Happy 2013!
It’s New Year’s Day! It’s sunny! Both the kids slept in this morning (i.e. didn’t get up at 5)….do you need more reasons to be excited? Well, neither did I…and when I get excited, I get all spontaneous and silly. Remind me n0t to get excited too often.
So, today was a spontaneous kind of day. It started with a quest for coffee, which will be duly reported in the new blog. Once Nathan was all caffeined-up, our friend Slinky suggested we join him in watching the New Year’s Day parade. Well, I don’t remember him actually suggesting that we join him. He more said that he was going and then we tagged along. At no time did he say “my enjoyment of this parade will be enhanced by the addition of a whingey baby and a feisty 3-year-old, along with their grumpy parents and a shedload of stuff”. With that in mind, we split off at Victoria Tower Gardens for lunch and a play while Slinky slinked off ahead to actually watch this parade thing.
Victoria Tower Gardens isn’t the most exciting park ever.

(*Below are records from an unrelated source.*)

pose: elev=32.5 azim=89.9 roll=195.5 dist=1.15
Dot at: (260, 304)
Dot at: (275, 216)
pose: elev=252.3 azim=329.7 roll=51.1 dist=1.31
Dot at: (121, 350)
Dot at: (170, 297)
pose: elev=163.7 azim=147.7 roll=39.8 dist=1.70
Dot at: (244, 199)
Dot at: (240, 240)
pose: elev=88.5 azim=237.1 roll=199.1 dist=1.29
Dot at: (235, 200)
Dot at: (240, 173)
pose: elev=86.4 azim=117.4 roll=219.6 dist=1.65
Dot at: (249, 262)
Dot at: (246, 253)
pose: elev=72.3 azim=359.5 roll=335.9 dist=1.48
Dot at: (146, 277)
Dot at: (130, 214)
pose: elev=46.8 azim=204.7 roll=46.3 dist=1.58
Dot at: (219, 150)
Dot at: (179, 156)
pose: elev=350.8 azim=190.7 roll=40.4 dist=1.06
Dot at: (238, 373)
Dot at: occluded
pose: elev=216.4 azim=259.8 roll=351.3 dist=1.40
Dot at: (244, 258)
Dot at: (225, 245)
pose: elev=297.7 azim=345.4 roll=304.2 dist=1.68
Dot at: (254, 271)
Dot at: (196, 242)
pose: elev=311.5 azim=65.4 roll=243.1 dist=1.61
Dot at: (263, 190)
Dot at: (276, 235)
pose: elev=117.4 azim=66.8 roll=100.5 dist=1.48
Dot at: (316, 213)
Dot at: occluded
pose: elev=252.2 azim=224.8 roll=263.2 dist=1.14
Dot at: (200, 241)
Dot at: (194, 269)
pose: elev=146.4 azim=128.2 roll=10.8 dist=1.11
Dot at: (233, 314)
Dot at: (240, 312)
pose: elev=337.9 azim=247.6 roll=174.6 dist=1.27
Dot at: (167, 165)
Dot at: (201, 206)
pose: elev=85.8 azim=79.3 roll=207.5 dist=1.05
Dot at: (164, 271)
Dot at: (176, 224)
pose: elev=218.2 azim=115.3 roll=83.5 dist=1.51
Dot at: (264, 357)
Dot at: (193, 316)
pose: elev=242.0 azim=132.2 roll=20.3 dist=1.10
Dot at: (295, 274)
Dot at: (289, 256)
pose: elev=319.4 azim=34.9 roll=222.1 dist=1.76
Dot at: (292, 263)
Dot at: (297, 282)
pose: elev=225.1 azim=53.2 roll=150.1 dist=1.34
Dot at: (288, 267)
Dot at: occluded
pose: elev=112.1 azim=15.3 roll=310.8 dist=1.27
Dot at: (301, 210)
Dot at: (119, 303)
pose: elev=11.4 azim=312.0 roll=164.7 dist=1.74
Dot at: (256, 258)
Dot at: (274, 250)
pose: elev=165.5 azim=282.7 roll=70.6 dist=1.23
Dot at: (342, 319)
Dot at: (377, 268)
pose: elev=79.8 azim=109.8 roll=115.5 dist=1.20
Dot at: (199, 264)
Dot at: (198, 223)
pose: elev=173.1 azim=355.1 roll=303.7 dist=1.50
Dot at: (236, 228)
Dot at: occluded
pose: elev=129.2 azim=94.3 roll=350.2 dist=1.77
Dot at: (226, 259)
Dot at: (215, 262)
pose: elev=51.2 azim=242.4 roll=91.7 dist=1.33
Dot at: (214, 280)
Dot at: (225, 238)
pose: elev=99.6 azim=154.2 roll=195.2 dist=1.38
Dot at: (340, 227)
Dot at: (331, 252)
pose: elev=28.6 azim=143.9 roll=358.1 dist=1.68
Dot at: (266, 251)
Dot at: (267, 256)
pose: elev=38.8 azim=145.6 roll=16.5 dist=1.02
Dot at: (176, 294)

It’s managed by the Royal Parks, but it’s not on the scale of St James Park or Greenwich Park really. It’s just a small piece of green tacked onto the side of the Houses of Parliament. It has some monuments in it, including one which apparently looks like the inside of the Tardis, and a slide and swings. That’s it. This slide and some baby swings. As I said, not really on the scale of the other Royal Parks. Slinky’s class were involved in a consultation on the future of the gardens, so it seems like there might be more there in the future. It was Slinky’s class that discovered the inside-of-the-Tardis thing. And talking of the Tardis, look what we spotted just outside the Gardens:
Not that’s not the real David Tennant. If only. Otherwise I may have run off with him, and this blog may have to be renamed “Barbados with a Timelord”. But through a fuzzy camera it’s close enough. The parade was already underway, so once we’d had our Tesco picnic and been showered in cheese and pickle (not as fun as I thought it’d be, but thanks anyway Eva) we wandered towards Parliament Square to catch some of the parade.
It was OK. Can’t say it was amazing, but maybe that was because we were at the end point and everyone looked a bit knackered and fed up. One woman in a bird headdress looked particularly hacked off. But it was interesting. There were people dressed as birds, a huge brass band, a smaller brass band mixed with hip-hop beats (bit bizarre) and a parade of Star Wars and other film characters.
Now, this was a missed opportunity. If you had a whole load of stormtroopers marching, wouldn’t someone have thought to secrete a small speaker in one of their helmets, blaring out the Imperial March? You know it…the one that goes DUM DUM DUM DUM DE DUM DUM DE DUM. That would have been cool and atmospheric. Having them just wander by was a bit lame really. Again, this might have been because we were right at the end. Once they’d walked past us, they all took off their helmets in classic “Stormtrooper on a lunch break” way. Chewbacca looked especially sweaty.
Not that Roo really noticed or cared. He was busy trying to get into the tent formerly owned by Brian Haw. I didn’t think that was a good idea (he might get arrested or drink all their milk), so kept trying to distract him – “look Roo, it’s a giant!”. He spent much of his time on his scooter, slowly moving across the mudbath that was Parliament Square. I’m guessing a week of rain, followed by New Year’s Eve crowds, hadn’t been kind to it. But it meant that Roo couldn’t scoot away very fast, which suited us just fine. When he was on the pavement on it, it was far too easy for him to escape and/or run over tourists. There weren’t huge crowds, but enough to lose him in.
By 2ish, it was time to go home. Due to the spontaneous nature of the whole outing, we didn’t have a buggy with us and Roo had scooted/walked a long way. So, he was quite quite tired. Not that you could tell with the manic way he was mud-scooting about. We had hopped a bus on the way there, but it was barely worth it given they were all stopping south of the river. It was worth it though, to test out the new “debit card as oyster” system. It works! If you have a contactless debit card, you can use it as an oyster card, at oyster prices. Handy if, like Nathan, you have no prepay on your oyster. So that was an interesting experiment but it realllly wasn’t worth another bus home. So Roo had to walk. We stopped briefly in Victoria Tower Gardens again, where Roo scared the birds away and then cried because he “wanted the bird to sit in my hand”. Tired indeed. So he sat down to look at the boats.
Then his mean parents made him walk again, so he kept saying “my legs are aching” and eventually sat down in the middle of Lambeth Bridge. We got home somehow, with some Daddy-carries and some scooting and quite a bit of incentivisation. Fortunately Eva was asleep. Guess that’s the price of spontaneity….
VERDICT: An interesting day out, if you don’t have to make too much effort. Could easily be a bit more exciting!